Psikoloji. Okumam değil de okuyamıyorum. Sıkılıyorum 

# Kendi karakterlerinizden en çok hangisini kendinize yakın hissediyorsunuz? 
Simge Karavera 

# Ne tür müzik dinlemekten hoşlanırsınız?  
Slow genel olarak 

#Ne tür film izlemekten hoşlanırsınız? 
Bilim kurgu 

#En sevdiğiniz hayvan? 
Kedi 

#En son izlediğiniz film? 
Fallen 

#Takipçilerinize, okurlarınıza söylemek istediğiniz bir cümle? 
Hepinizi çok seviyorum ve bir gün tanışıp sarılacağımız günü iple çekiyorum.

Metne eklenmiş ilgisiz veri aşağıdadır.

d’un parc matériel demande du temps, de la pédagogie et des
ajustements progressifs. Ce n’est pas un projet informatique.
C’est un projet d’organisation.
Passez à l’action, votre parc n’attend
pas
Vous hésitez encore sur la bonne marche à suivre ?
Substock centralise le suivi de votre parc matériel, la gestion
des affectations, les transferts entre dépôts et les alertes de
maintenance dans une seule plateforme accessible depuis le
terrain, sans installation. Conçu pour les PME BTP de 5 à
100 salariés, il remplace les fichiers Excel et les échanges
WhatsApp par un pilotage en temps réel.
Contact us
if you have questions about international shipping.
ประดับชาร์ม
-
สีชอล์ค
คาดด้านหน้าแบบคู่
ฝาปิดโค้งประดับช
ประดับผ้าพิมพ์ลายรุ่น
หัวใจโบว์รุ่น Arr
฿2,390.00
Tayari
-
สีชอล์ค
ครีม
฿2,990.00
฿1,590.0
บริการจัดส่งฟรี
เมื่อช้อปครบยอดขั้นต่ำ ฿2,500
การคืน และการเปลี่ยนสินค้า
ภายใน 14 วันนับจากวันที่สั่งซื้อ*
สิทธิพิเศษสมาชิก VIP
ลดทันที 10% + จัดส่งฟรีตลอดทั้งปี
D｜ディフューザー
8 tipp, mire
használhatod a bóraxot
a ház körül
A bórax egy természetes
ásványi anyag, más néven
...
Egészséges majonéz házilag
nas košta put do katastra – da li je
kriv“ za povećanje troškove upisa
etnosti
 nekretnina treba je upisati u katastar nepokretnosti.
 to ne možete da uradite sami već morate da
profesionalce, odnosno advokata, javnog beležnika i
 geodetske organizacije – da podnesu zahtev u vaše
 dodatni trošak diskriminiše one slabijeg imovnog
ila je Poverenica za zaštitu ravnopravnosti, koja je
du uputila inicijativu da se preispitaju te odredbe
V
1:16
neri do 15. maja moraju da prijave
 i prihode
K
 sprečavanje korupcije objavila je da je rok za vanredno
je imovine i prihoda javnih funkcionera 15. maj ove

İlleKitapBlogu:  Son sorum. : ) Bir yazar olarak, yeni yazar adaylarına, yeni yeni yazmaya başlayanlara ve acemi yazarlarımıza hitaben neler söylemek istersiniz? Onlara nasıl nasihat verip yol göstermek istersiniz?

Ne olursa olsun pes etmeyin, yazmaktan vazgeçmeyin. Hayallerinizin peşinden gidin, isteklerinizi gerçekleştirmek için önünüze çıkan tüm engelleri aşın. Çünkü siz istediğiniz kadar güçlüsünüz ve hayal ettiğiniz kadar varsınız.